ペット保険専業のアニコム損害保険(東京・新宿)が軌道に乗った。診療費の負担が大きい飼い主の悩みを解消し、保険事業を離陸させた。人の健康保険と同様の仕組みをペットに適用する病院窓口精算を提案。動物病院とペットショップを巻き込み、世界初の実用化に漕ぎ着けた。病院とショップをシステム支援し、独自の健保ネットワークを運営する。

 1年前の2008年1月10日、全く新しい損害保険会社が営業を開始した。その会社はアニコム損害保険。犬や猫、鳥などの家庭動物の病気やけがを対象にしたペット保険「どうぶつ健保」を販売している。年間3万円前後を支払ってアニコムのペット保険に加入すれば、動物病院で負担する診療費の50%を保険でまかなえる(限度額あり)。アニコムはペット保険専業の損保として、100億円程度といわれるペット保険市場で約70%のシェアを占める。

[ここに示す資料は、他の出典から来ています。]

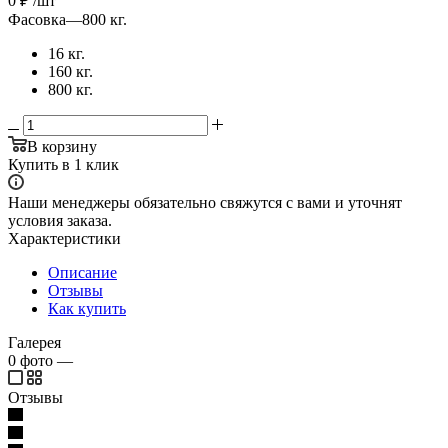
0
₽
/шт
Фасовка
—
800 кг.
16 кг.
160 кг.
800 кг.
В корзину
Купить в 1 клик
Наши менеджеры обязательно свяжутся с вами и уточнят
условия заказа.
Характеристики
Описание
Отзывы
Как купить
Галерея
0
фото
—
Отзывы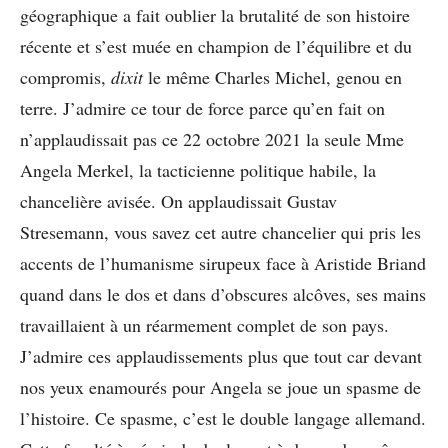
géographique a fait oublier la brutalité de son histoire
récente et s’est muée en champion de l’équilibre et du
compromis,
dixit
le même Charles Michel, genou en
terre. J’admire ce tour de force parce qu’en fait on
n’applaudissait pas ce 22 octobre 2021 la seule Mme
Angela Merkel, la tacticienne politique habile, la
chancelière avisée. On applaudissait Gustav
Stresemann, vous savez cet autre chancelier qui pris les
accents de l’humanisme sirupeux face à Aristide Briand
quand dans le dos et dans d’obscures alcôves, ses mains
travaillaient à un réarmement complet de son pays.
J’admire ces applaudissements plus que tout car devant
nos yeux enamourés pour Angela se joue un spasme de
l’histoire. Ce spasme, c’est le double langage allemand.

 ペット保険自体は目新しくない。小森伸昭代表取締役社長によれば、「これまで100社近くがペット保険に参入または参入を検討してきた。だが定着しなかった」。現時点でも競合は外資系を含めて数社あるが、いずれも販売規模は小さい。それではアニコムが軌道に乗ったのは、なぜだろうか。

動物病院の窓口で人の健康保険証に相当するアニコム損害保険の「診療記録簿」カードを提示すると、診療費の50%をペット保険でまかなえるうえに、余計な手続き無しにその場で窓口精算が完了する。写真は、アニコム損保のペット保険に対応している東京都板橋区の動物病院「アニホス」での様子
写真撮影:山西 英二
動物病院の窓口で人の健康保険証に相当するアニコム損害保険の「診療記録簿」カードを提示すると、診療費の50%をペット保険でまかなえるうえに、余計な手続き無しにその場で窓口精算が完了する。写真は、アニコム損保のペット保険に対応している東京都板橋区の動物病院「アニホス」での様子
写真撮影:山西 英二

 同じペット保険でもアニコムが構築した仕組みは斬新で、飼い主にとって使い勝手のいいものだった。アニコムのペット保険に対応する4000軒以上の動物病院では診療費の50%を支払えばよい。残りの50%は余計な手続きをしなくてもアニコムから動物病院に支払われる。この発想は人の健康保険制度と同じである。アニコムは2008年4月から契約者のペット向けに人の健康保険証に相当する写真入りの「診療記録簿」カードを発行し、このカードを動物病院の窓口で提示すれば、その場の診療費負担が半分になるようにした(上の写真)。